Isso é a barbárie, a guerra de todos contra todos.
Não
há garantia de uma organização social mínima sem que o direito à
vida seja resguardado. Não teríamos nesse caso uma sociedade mas
sim grupos, clãs, isolados e em constante tensão.
Portanto,
o direito à vida serve para proteger a vida dos indivíduos e da
sociedade como um todo. Mesmo os mais niilistas e desapegados em
relação à sua própria vida, tem de certo modo a obrigação moral
de lutarem, na medida do possível, para se manterem vivos e bem, já
que a vida de um ser humano costuma geralmente ser muito preciosa a
outros seres humanos. Quando uma pessoa morre, geralmente outras
ficam vivas e sofrendo muito em virtude dessa que se foi. Algumas
pessoas, quando morrem, podem deixar danos irreparáveis nos que
ficam.
Contudo,
se uma pessoa está sobrevivendo em péssimas condições, em
sofrimento extremo e irremediável (o qual é vivenciado por essa
pessoa como insuportável), deve haver condições sociais para que
ela tenha o direito de morrer. Se não somos, como sociedade, capazes
de aliviar o sofrimento extremo de alguém que não suporta mais
viver, devemos ajudá-la a morrer com dignidade.
Nesta
vertente prevalece uma concepção consequencialista. Se a
consequência do que fazemos produz mais benefícios do que
malefícios, essa ação é geralmente julgada como a correta, como
aquela que deve ser adotada. Então o direito de morrer, o direito à
eutanásia, o direito a uma morte indolor, para quem possui uma
doença terminal ou padece de sofrimentos extremos e irremediáveis,
é o direito de terminar com sofrimentos que podem e devem ser
evitados. Isso é uma ética da compaixão, da empatia e do respeito
pela autonomia das pessoas.
E,
por fim, o direito de matar. Não há como sustentar a afirmação
simplória de que matar é sempre errado, porque nossa sobrevivência
enquanto espécie implica em matar seres de outras espécies, o tempo
todo. Mesmo quem adota uma dieta vegetariana também mata outros
seres vivos para poder se alimentar deles, ou para se proteger e não
contrair doenças e vir a perecer. No final das contas, o mais
importante é saber como os seres vivos sencientes (que sofrem), que
estão sob nossa responsabilidade, estão vivendo e sendo criados por
nós. E se formos nos alimentar deles, é eticamente importante que
tenham um abate o mais indolor possível, pois temos condições de
lhes garantir uma morte digna. Assim como temos condições de
diminuir, em nossa população, a ingestão de proteína animal, a
qual pode ser, em boa medida (mas não totalmente), substituída por
proteína de origem vegetal.
Finalizando:
a ética proposta por Peter Singer jamais propõe que deve-se matar
esse ou aquele ser vivo. Não é prescritiva nesse sentido.

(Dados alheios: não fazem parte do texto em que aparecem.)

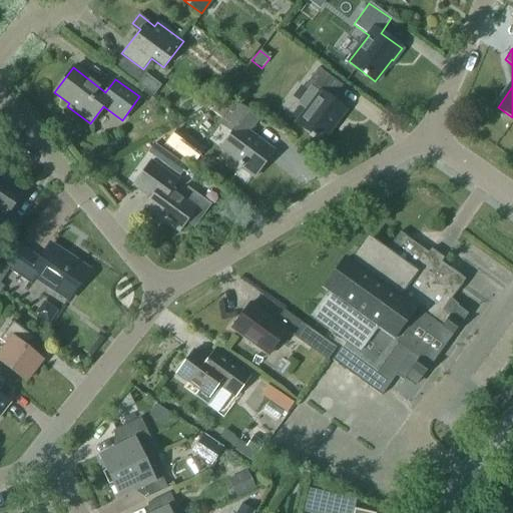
[(306,110),(296,123),(322,142),(346,110),(332,99),(342,85),(319,68),(304,87),(308,90),(298,104),(306,110)]
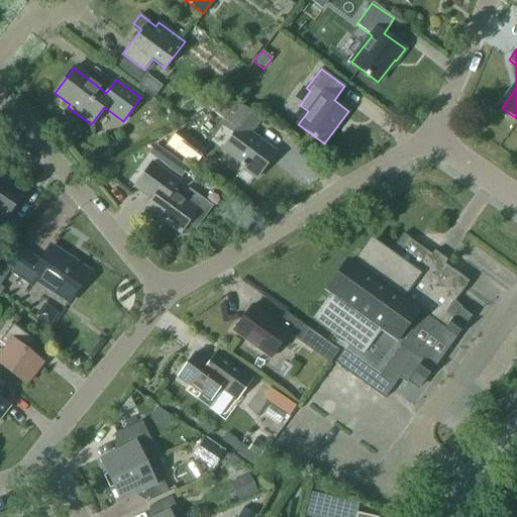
[(239,166),(255,178),(276,151),(250,132),(260,119),(237,103),(222,124),(234,133),(222,149),(241,164),(239,166)]
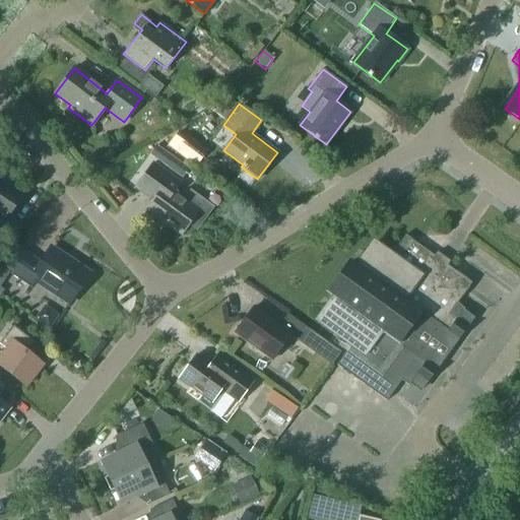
[(163,164),(182,178),(189,169),(170,154),(163,164)]
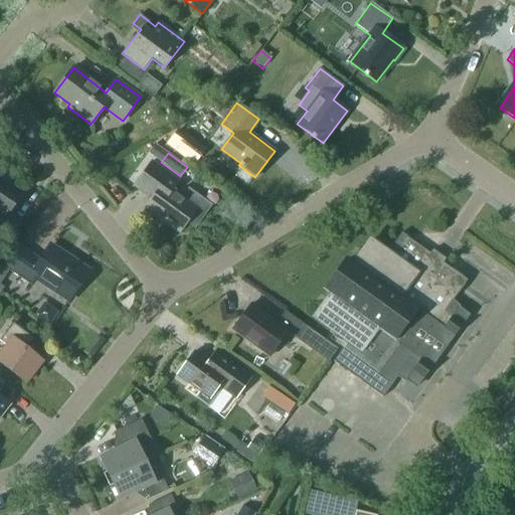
[(210,205),(189,190),(183,197),(172,189),(178,180),(158,166),(152,161),(134,186),(152,199),(145,208),(179,232),(187,221),(194,226),(210,205)]
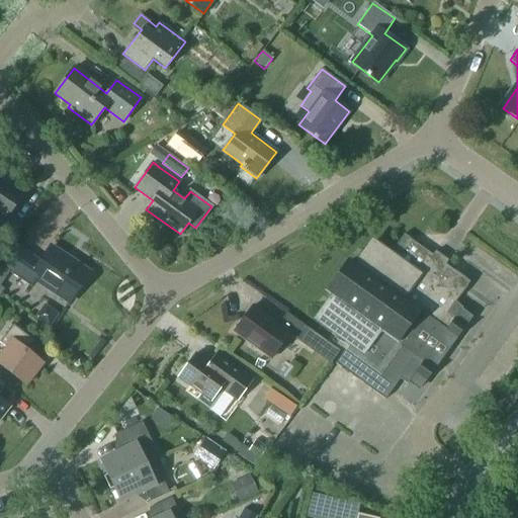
[(0,237),(9,243),(23,223),(9,213),(22,192),(0,177),(0,237)]
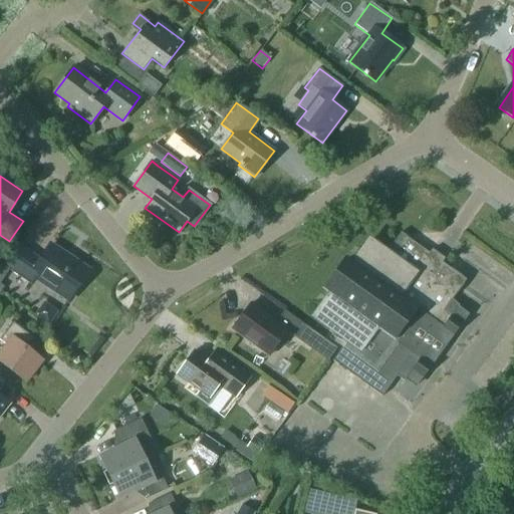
[(349,260),(346,264),(345,264),(343,262),(326,285),(329,288),(326,292),(330,294),(314,316),(346,340),(347,340),(342,347),(333,360),(382,396),(397,375),(405,381),(414,369),(423,375),(419,381),(420,381),(463,322),(462,321),(460,324),(451,317),(460,305),(452,300),(466,280),(435,258),(413,242),(400,232),(386,252),(369,241),(353,263),(349,260)]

Matar não
é um dever, muito menos nos contextos que envolvem seres humanos. É,
no máximo, um direito. O dever, nesta concepção, está relacionado
à diminuição do sofrimento no mundo, o qual de forma alguma se
resolve com prescrições de extinção de seres humanos, em massa,
como muitos afirmam para tentar refutar a ética utilitarista.
Portanto, conforme as razões que já foram aqui expostas, seres
humanos autônomos e com consciência de si mesmos (ou mesmo aqueles
que já foram assim algum dia), donos de sua própria vida e de seu
próprio corpo, esses seres humanos têm direito à vida.